* **Work task**: Give all of the records again. Match them exactly.
%%
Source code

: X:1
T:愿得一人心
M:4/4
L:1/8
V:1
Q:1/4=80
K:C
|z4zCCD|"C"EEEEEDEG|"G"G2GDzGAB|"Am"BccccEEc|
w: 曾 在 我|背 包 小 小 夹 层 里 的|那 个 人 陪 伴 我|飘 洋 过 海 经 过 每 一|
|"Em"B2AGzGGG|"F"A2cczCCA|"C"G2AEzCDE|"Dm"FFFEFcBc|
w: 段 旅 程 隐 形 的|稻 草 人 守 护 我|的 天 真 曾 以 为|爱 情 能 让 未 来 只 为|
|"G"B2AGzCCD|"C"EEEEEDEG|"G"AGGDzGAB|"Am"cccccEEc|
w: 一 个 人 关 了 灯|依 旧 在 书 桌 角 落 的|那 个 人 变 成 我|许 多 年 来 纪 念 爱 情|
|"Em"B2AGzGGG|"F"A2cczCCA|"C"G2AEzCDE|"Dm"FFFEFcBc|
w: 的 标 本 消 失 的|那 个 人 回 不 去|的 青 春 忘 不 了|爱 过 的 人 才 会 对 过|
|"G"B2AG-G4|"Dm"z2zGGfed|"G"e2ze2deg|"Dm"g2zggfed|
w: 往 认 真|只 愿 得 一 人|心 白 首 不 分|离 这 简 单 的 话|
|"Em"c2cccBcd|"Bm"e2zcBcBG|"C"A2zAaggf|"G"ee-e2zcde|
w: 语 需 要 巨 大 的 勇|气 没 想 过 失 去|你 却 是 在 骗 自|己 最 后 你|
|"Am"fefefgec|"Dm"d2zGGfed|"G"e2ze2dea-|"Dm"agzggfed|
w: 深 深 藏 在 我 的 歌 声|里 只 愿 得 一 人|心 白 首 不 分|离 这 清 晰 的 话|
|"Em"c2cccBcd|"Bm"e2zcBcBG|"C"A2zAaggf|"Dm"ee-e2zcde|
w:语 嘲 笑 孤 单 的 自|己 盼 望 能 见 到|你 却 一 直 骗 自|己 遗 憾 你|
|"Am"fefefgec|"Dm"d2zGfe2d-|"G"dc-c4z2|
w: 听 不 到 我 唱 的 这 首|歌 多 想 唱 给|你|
%%
* **Reply**:
Source code

: X:1
T:愿得一人心
M:4/4
L:1/8
V:1
Q:1/4=80
K:C
|z4zCCD|"C"EEEEEDEG|"G"G2GDzGAB|"Am"BccccEEc|
w: 曾 在 我|背 包 小 小 夹 层 里 的|那 个 人 陪 伴 我|飘 洋 过 海 经 过 每 一|
|"Em"B2AGzGGG|"F"A2cczCCA|"C"G2AEzCDE|"Dm"FFFEFcBc|
w: 段 旅 程 隐 形 的|稻 草 人 守 护 我|的 天 真 曾 以 为|爱 情 能 让 未 来 只 为|
|"G"B2AGzCCD|"C"EEEEEDEG|"G"AGGDzGAB|"Am"cccccEEc|
w: 一 个 人 关 了 灯|依 旧 在 书 桌 角 落 的|那 个 人 变 成 我|许 多 年 来 纪 念 爱 情|
|"Em"B2AGzGGG|"F"A2cczCCA|"C"G2AEzCDE|"Dm"FFFEFcBc|
w: 的 标 本 消 失 的|那 个 人 回 不 去|的 青 春 忘 不 了|爱 过 的 人 才 会 对 过|
|"G"B2AG-G4|"Dm"z2zGGfed|"G"e2ze2deg|"Dm"g2zggfed|
w: 往 认 真|只 愿 得 一 人|心 白 首 不 分|离 这 简 单 的 话|
|"Em"c2cccBcd|"Bm"e2zcBcBG|"C"A2zAaggf|"G"ee-e2zcde|
w: 语 需 要 巨 大 的 勇|气 没 想 过 失 去|你 却 是 在 骗 自|己 最 后 你|
|"Am"fefefgec|"Dm"d2zGGfed|"G"e2ze2dea-|"Dm"agzggfed|
w: 深 深 藏 在 我 的 歌 声|里 只 愿 得 一 人|心 白 首 不 分|离 这 清 晰 的 话|
|"Em"c2cccBcd|"Bm"e2zcBcBG|"C"A2zAaggf|"Dm"ee-e2zcde|
w:语 嘲 笑 孤 单 的 自|己 盼 望 能 见 到|你 却 一 直 骗 自|己 遗 憾 你|
|"Am"fefefgec|"Dm"d2zGfe2d-|"G"dc-c4z2|
w: 听 不 到 我 唱 的 这 首|歌 多 想 唱 给|你|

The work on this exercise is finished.